Hasta aquí, la Corte caminó en línea con los consensos internacionales: la creatividad, la originalidad y la individualidad que protege el derecho de autor son atributos del intelecto humano. Los algoritmos —por brillantes que parezcan— no tienen biografía ni conciencia ni fragilidad. Y el derecho, al menos por ahora, se construye sobre la humanidad.
Pero la sentencia también dejó un hueco incómodo: la oportunidad perdida de explicar con fuerza por qué es imposible hablar de una “titularidad jurídica artificial” o de comparar estos casos con los experimentos fallidos de DABUS en materia de patentes. La Corte respondió al caso concreto, sí, pero sin dimensionar del todo la trascendencia de lo que estaba en juego: la lógica jurídica frente al vértigo tecnológico.
Porque más allá de negar un registro, la verdadera discusión es otra: ¿qué hacemos con los productos de la Inteligencia Artificial que ya circulan, que se venden, que engrosan campañas publicitarias y catálogos digitales? No son obras, pero tienen un valor económico real. No hay autoría, pero hay tráfico jurídico. La única respuesta posible hoy parece ser la transparencia algorítmica: que sepamos cuando hablamos con una máquina, cuando compramos sus imágenes o cuándo reproducimos sus melodías.
El reto, sin embargo, no se agota en los tribunales. El derecho de autor necesita un debate legislativo profundo, donde no sólo opinen juristas y ministros, sino también artistas, programadores, académicos y, sobre todo, la ciudadanía. No podemos permitir que la IA se convierta en un nuevo extractivismo de datos disfrazado de creatividad. Tampoco debemos temerle como si fuera el fin del ingenio humano: cuando una persona utiliza una IA como una herramienta más —como el pincel, el sintetizador o el software de edición—, su aporte sigue siendo único y debe ser protegido.
La Corte nos recordó lo evidente: sólo los humanos crean. Pero también nos advirtió de la fragilidad del derecho cuando se enfrenta a tecnologías que parecen multiplicarse más rápido de lo que somos capaces de comprender.
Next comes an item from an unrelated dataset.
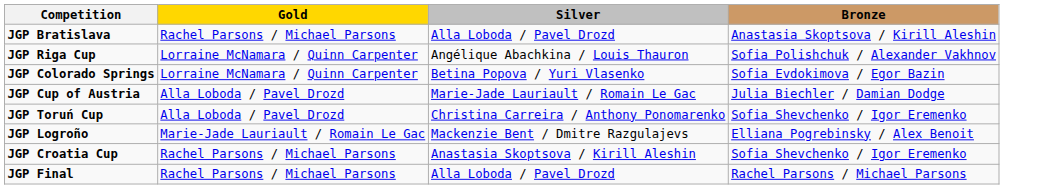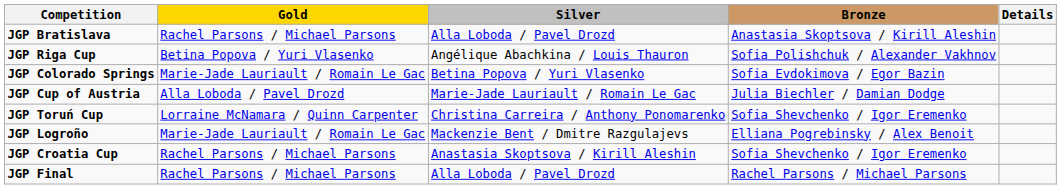+ column: Details
JGP Riga Cup | Gold: Lorraine McNamara / Quinn Carpenter -> Betina Popova / Yuri Vlasenko
JGP Colorado Springs | Gold: Lorraine McNamara / Quinn Carpenter -> Marie-Jade Lauriault / Romain Le Gac
JGP Toruń Cup | Gold: Alla Loboda / Pavel Drozd -> Lorraine McNamara / Quinn Carpenter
Aunque en otros países ya se debate la posibilidad de que una instrucción o “prompt” sea registrada por derecho de autor del creador, pues finalmente, la IA solo ofrece determinados resultados a partir del entrenamiento brindado, la información cargada y el conjunto de comandos o instrucciones que van refinando los resultados y que hacen posible tener diferencias evidentes frente a dos usuarios que solicitan lo mismo pero con distintas instrucciones. La verdadera batalla no está en negar la autoría de la máquina —eso era previsible—, sino en construir un marco normativo que proteja lo humano sin frenar la innovación.
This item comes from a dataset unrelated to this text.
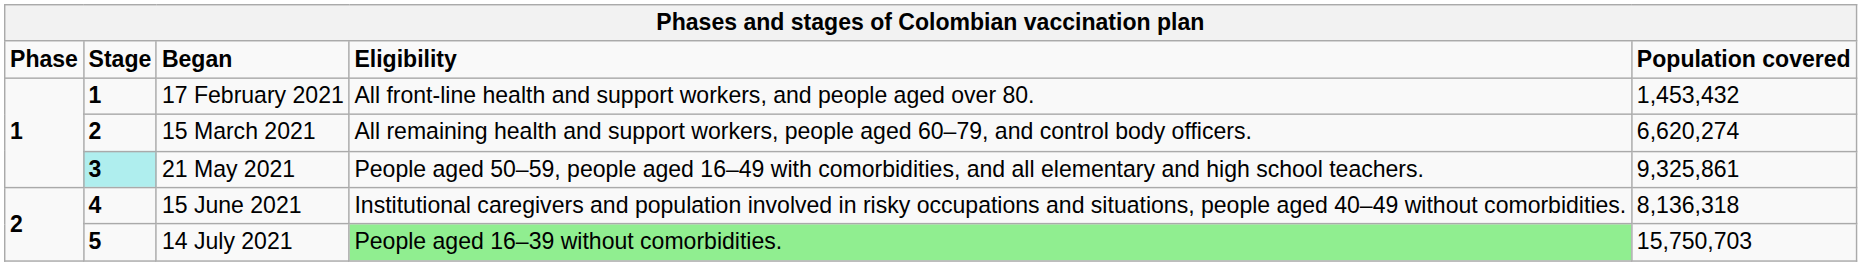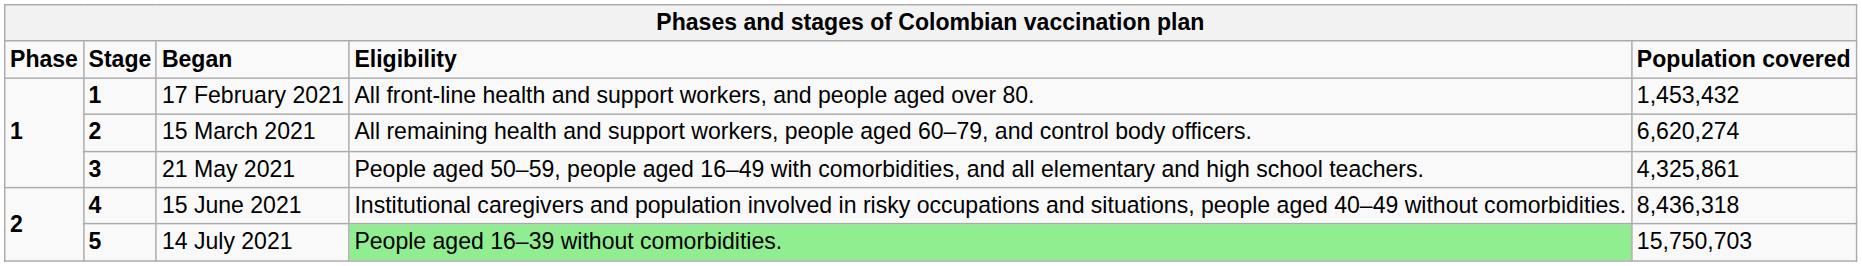21 May 2021 | Stage: paleturquoise background -> no background
21 May 2021 | Population covered: 9,325,861 -> 4,325,861
15 June 2021 | Population covered: 8,136,318 -> 8,436,318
Otra teoría sobre el derecho de autor frente al arte creado con Inteligencia Artificial propone que sean las empresas de los distintos modelos creativos de IA, como OpenAI o Grok, las propietarias del arte creado bajo su programación. Aquello se continua debatiendo ya que la Inteligencia Artificial autogenerativa no se limita a lo ofrecido o programado, es capaz de combinar instrucciones y resultados en miles de detalles que hablando de pintura o caricatura, podrían hacer diseños infinitos.
Ahí se jugará el futuro: en encontrar el punto de equilibrio donde la ley acompañe a la tecnología, sin olvidar nunca que la creatividad nace del pulso, de la memoria y del espíritu humano. En el origen, el binomio “arte sintético” o arte creado con Inteligencia Artificial podría ser imposible pues estrictamente, el arte tiene como finalidad la expresión emocional que es exclusivamente humana porque tan solo el humano puede sentir.